In the ephod - (see the note on the form of the ephod, Exodus 28:6.) An ephod was a square vestment covering the shoulders, and extending over the breast, resembling a sleeveless coat. [The Septuagint has eis teen epoomida for the garment worn over the shoulders.]

And in the breastplate - ornament used specially of the breastplate of the high priest, which was externally studded with precious stones (see the note at Exodus 28:15). [The Septuagint has kai eis ton podeeree, and for the long robe (hanging down to the feet) (Revelation 1:13).] The things mentioned in the earlier part of the catalogue were brought by the people at large; but the precious stones were contributed by the princes alone (Exodus 35:27).

Verse 8

And let them make me a sanctuary; that I may dwell among them.

Let them make me a sanctuary, [ miqdaash (H4720)] - anything consecrated (Numbers 18:29); but here a hallowed place, a sanctuary. The command to erect such a sanctuary affords a clear proof, if any were needed, that the primitive place of worship, called "the presence of the Lord," had been completely obliterated; and although in the patriarchal history many spots are mentioned which, by the experience God's servants had there of His presence and blessings, were Bethels to them, there was no fixed or permanent place in which He manifested Himself by the visible symbols of His presence. In the contemplated sanctuary He was to do so (Exodus 29:45); and however marvelous or apparently incredible that might seem (1 Kings 8:27), this typical inhabitation of the tabernacle, and subsequently of the temple, was but a prelude to His tabernacling with men in the person of His incarnate Son (John 1:14; 2 Corinthians 6:16; Revelation 21:3).

In one sense the tabernacle was to be a palace-the royal residence of the King of Israel, in which He was to dwell among His people, receive their petitions, and issue His responses. But it was also to be a place of worship, in which God was to record His name and to enshrine the mystic symbols of His presence.

Verse 9

According to all that I shew thee, after the pattern of the tabernacle, and the pattern of all the instruments thereof, even so shall ye make it.

According to all that I show thee, after the pattern [ tabªniyt (H8403)] - model, fashion (cf. 2 Kings 16:10). A question naturally arises, whether the pattern exhibited to the eyes of Moses in the mount was a heavenly original, or merely an external, perhaps miniature, form or likeness (Acts 7:44) - or whither, from the use of the present participle here, "I show thee," it is not to be considered strong mental perception or vision of the structure to be reared, as the representation of the temple was made to Ezekiel. Both are probably included; and while, in reverting to the time when his divine instructor was speaking to him, the present tense might be used, yet in rehearsing the directions given him, it was past time, and therefore he commonly employs the preterite (Exodus 26:30; Exodus 27:8) in his record of what he saw on the mount.

**Tasks and exercises**
- 1) According to the Exodus commentary, who alone contributed the precious stones?
- 2) Pick up the Exodus commentary after its final sentence and write the next part.

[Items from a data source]
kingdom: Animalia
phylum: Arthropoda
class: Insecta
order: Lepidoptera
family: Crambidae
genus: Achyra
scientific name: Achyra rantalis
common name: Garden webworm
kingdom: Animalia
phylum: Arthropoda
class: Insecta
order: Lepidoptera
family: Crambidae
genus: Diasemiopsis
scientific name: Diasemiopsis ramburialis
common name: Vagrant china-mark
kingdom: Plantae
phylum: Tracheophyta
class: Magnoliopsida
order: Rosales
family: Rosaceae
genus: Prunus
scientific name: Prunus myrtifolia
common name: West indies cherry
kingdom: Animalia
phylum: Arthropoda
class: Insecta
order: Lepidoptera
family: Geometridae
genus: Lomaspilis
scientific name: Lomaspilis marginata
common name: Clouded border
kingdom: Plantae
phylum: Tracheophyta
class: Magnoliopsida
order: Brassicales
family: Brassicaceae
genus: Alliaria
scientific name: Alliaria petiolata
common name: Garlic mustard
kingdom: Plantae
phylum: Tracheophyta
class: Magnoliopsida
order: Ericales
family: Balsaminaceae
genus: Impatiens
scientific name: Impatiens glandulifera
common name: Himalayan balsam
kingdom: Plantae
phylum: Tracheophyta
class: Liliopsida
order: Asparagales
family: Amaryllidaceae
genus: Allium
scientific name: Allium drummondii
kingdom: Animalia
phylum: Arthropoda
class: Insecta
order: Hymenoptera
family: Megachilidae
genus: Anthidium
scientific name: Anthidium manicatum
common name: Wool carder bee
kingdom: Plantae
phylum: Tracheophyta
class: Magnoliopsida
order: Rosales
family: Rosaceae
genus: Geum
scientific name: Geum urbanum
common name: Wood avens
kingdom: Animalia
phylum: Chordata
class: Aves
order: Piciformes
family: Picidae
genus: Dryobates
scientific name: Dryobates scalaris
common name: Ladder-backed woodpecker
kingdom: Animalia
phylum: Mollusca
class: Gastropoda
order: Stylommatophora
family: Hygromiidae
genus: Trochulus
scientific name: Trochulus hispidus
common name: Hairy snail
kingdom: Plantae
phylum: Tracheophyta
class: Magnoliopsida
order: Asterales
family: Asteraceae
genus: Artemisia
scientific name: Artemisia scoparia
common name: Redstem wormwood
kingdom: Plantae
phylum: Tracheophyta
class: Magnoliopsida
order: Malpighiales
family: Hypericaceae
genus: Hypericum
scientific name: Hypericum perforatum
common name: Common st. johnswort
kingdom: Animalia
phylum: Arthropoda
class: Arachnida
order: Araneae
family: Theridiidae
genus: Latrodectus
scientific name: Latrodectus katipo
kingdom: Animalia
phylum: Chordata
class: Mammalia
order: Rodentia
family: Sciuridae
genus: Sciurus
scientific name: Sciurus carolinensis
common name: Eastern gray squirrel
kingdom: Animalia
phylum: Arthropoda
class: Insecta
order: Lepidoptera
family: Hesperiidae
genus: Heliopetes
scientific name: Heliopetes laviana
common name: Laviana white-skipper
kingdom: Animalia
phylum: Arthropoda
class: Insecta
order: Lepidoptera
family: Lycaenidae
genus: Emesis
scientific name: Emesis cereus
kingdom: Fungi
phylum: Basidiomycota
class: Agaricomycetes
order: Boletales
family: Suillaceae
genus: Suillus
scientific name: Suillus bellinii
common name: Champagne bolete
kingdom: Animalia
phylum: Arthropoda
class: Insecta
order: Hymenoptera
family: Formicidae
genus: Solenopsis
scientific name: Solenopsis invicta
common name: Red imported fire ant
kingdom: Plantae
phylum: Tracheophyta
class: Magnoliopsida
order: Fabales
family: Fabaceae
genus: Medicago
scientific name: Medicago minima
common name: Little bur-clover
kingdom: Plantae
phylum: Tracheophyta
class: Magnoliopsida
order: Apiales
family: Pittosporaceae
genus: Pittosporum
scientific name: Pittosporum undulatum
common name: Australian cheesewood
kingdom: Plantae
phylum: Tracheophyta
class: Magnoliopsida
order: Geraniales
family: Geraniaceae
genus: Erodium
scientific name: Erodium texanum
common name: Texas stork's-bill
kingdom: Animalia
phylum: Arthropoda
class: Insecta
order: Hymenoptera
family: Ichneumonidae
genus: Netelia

**Answers below**
- 1) The princes alone contributed the precious stones.

- 2)
It is commonly regarded as a fact that Moses was favoured with the sight of a real model-an etherial tabernacle, in the opinion of Jewish writers, and even of some Christian commentators, who found on the apostle's phraseology (Hebrews 8:5) "the example and shadow of heavenly things." But God does not dwell in such a tabernacle that the earthly structure reared by Moses could be said to be a facsimile of the heavenly one; and allowing that it was, then the material tabernacle must have been the shadow, while the heavenly one was the substance-a plain contradiction to the doctrine of Paul, that "the body," or substance Christ (Colossians 2:17) - i:e. typical of the actual substantial inhabitation of the Deity in the body or humanity of Christ.

That which was shown to Moses in the mount was [ tabªniyt (H8403), tupos (G5179)] a faint adumbration or similitude of the tabernacle; and as this could not be Christ Himself, who is the substance of heavenly things, not a mere resemblance of them, it follows that "the example and shadow of heavenly things," spoken of by the apostle, means nothing else than "the pattern" shown to Moses on the mount.

Of the tabernacle, [ hamishkaan (H4908). This word and 'ohel (H168) are used to describe the sacred tabernacle; but the difference between them is this, that while the latter denoted the exterior and framework, mishkaan (H4908) referred to the interior-the proper dwelling]. The proposed erection could be, in the circumstances of the Israelites, not of a fixed and stable, but of a temporary and moveable description, capable of being carried about with them in their various sojournings. It was made after "the pattern" shown to Moses-by which is now generally understood, not that it was an unheard of novelty, or an entirely original structure-for it is ascertained to have borne resemblance in form and arrangements to the style of an Egyptian or Assyrian temple-but that it was so altered, modified, and purified from all idolatrous associations as to be appropriated to right objects, and suggestive of ideas connected with the true God and His worship.

Verse 10

And they shall make an ark of shittim wood: two cubits and a half shall be the length thereof, and a cubit and a half the breadth thereof, and a cubit and a half the height thereof. An ark, [ 'ªrown (H727), from 'aaraah (H717), to collect] - a coffer or chest, in which a collection of valuable things is deposited [Septuagint, kibootos (G2787)] (Hebrews 9:4).

Of shittim wood. It was to be made of common wood-the acacia; and its dimensions, estimating the cubit at 18 inches, are computed to have been 3 feet 9 inches long, 2 feet 3 inches broad, and 2 feet 3 inches high. Similar chests are said to have been borne in the processions of Isis and Osiris. The paintings on the walls of Egyptian tombs exhibit numerous representations of priests bearing sacred arks, the extremities of which appear decorated with small symbolical figures, called sphinxes, resembling the form of the Hebrew cherubim.

Verse 11

And thou shalt overlay it with pure gold, within and without shalt thou overlay it, and shalt make upon it a crown of gold round about.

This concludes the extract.